What you return must be the lines of the data that hold the word "было".

Transcribed page contents:

• • •

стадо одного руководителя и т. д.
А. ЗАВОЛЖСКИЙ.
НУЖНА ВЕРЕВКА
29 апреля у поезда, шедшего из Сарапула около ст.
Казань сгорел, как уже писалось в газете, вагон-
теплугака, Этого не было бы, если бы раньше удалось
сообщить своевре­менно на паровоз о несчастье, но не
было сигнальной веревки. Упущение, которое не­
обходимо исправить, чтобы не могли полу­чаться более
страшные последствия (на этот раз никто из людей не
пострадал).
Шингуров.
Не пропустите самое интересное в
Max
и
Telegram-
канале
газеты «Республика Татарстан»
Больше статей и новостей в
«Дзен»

• • •

| EXERCISE ANSWER |
теплугака, Этого не было бы, если бы раньше удалось
было сигнальной веревки. Упущение, которое не­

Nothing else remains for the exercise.